ちりん、ちりん、と鈴の音に視線をうつせば、黒い猫が布団の上で丸くなっていた。
「ツユ、おはよう」
「にゃー」
挨拶を返すように、黒い猫……ツユはひとつ鳴いた。薄く開いた眼からは、ラピスラズリのように綺麗な蒼色がみえる。
「にゃー」
鳴きながら大きく振るツユの尻尾が、当たっているモノ……目覚し時計が目に入って思わず大きな声をあげてしまう。
「って、もうこんな時間!? 今日、練習試合なのに」
「にゃ!?」
ベッドから勢いよく飛び出すと、その拍子に布団が、ツユを覆い隠した。布団の中でモゾモゾと動きまわるツユを横目に、崎谷夕実は、大急ぎで制服を着始めた。
「いってきます」
玄関を飛び出し、学校へと走る。夕実の後ろを、ツユが軽やかな足取りでついてくる。ツユは、学校の近くを遊び場にしているのか、学校に着く頃にはいつの間にか、いなくなっている。そして、タイミングを計ったかのように、夕実が帰る頃には校門前で待っているのだ。

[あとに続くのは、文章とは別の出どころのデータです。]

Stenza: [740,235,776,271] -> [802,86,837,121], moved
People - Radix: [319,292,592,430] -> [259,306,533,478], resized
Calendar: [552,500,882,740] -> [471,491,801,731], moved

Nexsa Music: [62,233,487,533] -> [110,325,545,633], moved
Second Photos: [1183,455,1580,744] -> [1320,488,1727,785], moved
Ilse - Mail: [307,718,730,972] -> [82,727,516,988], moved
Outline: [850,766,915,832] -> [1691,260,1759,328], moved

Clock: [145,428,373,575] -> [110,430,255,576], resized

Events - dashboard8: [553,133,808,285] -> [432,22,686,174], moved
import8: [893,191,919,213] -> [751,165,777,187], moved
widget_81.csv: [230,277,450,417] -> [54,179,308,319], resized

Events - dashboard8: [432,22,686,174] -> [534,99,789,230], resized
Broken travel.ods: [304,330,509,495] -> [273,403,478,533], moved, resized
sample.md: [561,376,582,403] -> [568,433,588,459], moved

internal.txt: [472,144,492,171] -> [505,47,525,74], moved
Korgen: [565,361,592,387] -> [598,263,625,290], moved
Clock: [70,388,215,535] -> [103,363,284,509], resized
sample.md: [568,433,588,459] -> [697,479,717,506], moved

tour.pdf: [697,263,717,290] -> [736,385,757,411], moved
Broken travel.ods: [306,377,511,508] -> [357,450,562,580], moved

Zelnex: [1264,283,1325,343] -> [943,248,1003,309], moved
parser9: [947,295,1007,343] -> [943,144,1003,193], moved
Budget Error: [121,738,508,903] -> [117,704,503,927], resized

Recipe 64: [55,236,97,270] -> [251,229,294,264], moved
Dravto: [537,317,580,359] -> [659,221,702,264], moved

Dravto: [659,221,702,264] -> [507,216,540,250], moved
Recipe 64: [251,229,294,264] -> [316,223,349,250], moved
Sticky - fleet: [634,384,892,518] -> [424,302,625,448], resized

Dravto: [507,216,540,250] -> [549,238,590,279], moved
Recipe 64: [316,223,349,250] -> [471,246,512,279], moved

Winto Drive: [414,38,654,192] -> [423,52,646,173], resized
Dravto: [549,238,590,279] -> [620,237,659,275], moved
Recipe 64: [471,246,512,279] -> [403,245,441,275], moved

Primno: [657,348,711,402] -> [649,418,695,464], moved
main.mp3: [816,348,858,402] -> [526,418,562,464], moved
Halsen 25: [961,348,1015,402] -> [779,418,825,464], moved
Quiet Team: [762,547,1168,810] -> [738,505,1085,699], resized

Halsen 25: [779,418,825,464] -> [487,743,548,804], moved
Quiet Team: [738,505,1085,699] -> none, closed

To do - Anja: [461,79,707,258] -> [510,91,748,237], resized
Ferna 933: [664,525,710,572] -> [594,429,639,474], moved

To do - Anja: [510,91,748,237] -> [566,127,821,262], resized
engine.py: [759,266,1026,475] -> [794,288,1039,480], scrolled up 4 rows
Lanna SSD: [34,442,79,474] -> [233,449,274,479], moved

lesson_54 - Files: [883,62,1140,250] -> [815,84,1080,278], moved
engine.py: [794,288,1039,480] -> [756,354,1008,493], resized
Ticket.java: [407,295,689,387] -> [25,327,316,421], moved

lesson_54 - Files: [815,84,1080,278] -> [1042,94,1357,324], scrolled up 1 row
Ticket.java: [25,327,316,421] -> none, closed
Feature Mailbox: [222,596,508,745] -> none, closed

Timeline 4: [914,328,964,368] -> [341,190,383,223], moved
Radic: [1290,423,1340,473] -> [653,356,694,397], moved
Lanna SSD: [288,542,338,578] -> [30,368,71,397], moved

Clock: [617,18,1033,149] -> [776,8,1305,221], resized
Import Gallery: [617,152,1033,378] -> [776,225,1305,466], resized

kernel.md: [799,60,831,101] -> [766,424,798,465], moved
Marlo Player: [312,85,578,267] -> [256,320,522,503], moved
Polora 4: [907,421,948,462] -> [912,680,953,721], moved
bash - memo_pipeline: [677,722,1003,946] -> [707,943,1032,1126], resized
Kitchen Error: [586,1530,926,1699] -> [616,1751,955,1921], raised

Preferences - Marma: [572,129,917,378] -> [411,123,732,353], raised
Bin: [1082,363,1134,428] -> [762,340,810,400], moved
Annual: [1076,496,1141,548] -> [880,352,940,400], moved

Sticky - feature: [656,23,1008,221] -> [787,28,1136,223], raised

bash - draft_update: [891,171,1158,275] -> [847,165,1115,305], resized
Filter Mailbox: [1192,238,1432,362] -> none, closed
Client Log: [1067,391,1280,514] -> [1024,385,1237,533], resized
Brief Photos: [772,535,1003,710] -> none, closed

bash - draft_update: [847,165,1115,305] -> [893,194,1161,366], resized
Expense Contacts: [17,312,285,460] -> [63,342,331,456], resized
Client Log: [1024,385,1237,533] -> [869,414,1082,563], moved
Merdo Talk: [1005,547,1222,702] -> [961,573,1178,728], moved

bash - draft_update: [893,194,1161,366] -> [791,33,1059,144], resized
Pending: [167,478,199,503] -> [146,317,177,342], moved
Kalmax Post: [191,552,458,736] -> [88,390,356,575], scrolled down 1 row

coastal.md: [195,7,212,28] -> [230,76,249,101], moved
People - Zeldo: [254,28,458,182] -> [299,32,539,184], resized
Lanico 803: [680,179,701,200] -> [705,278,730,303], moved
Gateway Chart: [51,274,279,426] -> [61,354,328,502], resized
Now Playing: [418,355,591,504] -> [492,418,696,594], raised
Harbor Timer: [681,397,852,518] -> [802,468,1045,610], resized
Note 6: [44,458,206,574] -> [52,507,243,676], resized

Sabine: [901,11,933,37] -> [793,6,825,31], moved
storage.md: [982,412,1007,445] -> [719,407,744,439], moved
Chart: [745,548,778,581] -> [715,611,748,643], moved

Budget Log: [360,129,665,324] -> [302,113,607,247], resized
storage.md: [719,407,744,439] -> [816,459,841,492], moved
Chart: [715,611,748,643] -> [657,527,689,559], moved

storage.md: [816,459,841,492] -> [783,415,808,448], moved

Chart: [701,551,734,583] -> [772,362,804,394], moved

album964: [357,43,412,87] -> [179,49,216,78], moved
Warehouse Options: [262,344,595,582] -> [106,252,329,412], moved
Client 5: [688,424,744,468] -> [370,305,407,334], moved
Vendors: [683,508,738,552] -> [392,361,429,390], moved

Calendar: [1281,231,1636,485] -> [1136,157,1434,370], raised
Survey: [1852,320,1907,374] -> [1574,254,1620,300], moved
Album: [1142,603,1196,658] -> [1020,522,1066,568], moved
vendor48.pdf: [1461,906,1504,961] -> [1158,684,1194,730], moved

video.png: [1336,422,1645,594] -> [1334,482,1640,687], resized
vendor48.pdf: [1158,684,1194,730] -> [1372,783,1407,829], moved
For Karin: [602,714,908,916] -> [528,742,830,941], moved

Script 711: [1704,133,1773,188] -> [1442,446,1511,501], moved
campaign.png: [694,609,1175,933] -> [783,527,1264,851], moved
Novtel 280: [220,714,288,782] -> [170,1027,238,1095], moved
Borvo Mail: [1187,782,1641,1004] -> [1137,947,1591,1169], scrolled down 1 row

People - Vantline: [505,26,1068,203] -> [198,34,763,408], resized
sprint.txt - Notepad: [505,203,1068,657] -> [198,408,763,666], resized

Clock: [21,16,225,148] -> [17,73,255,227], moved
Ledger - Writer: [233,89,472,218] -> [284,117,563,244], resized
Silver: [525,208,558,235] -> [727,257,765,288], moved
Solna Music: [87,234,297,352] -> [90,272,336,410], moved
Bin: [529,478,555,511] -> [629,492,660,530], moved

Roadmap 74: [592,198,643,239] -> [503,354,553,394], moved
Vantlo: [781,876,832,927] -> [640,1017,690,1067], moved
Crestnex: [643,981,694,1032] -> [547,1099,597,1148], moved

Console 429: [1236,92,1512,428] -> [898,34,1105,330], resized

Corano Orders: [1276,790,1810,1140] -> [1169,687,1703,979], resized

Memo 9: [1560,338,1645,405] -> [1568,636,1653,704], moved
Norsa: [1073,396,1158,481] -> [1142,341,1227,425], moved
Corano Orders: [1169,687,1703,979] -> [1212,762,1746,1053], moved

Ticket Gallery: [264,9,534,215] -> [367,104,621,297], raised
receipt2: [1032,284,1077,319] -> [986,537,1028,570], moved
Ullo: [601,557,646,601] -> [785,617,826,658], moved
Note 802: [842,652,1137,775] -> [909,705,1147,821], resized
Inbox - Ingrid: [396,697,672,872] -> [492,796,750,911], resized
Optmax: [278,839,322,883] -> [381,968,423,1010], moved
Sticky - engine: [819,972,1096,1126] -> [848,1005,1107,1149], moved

部室についた夕実は、まずは着替え始めた。最初は、着るのに手間取った袴だが、今では慣れたもので、あまり時間をかけずに着替えられるようになった。いい加減、早起きにも慣れてほしいものだと深くため息をついた。
着替え終わった夕実は、自分の矢と弓を持ち、道場の入り口で足を止める。
「よろしくお願いします」
奥に飾られている神棚に向かって一礼すると、道場へ足を踏み入れた。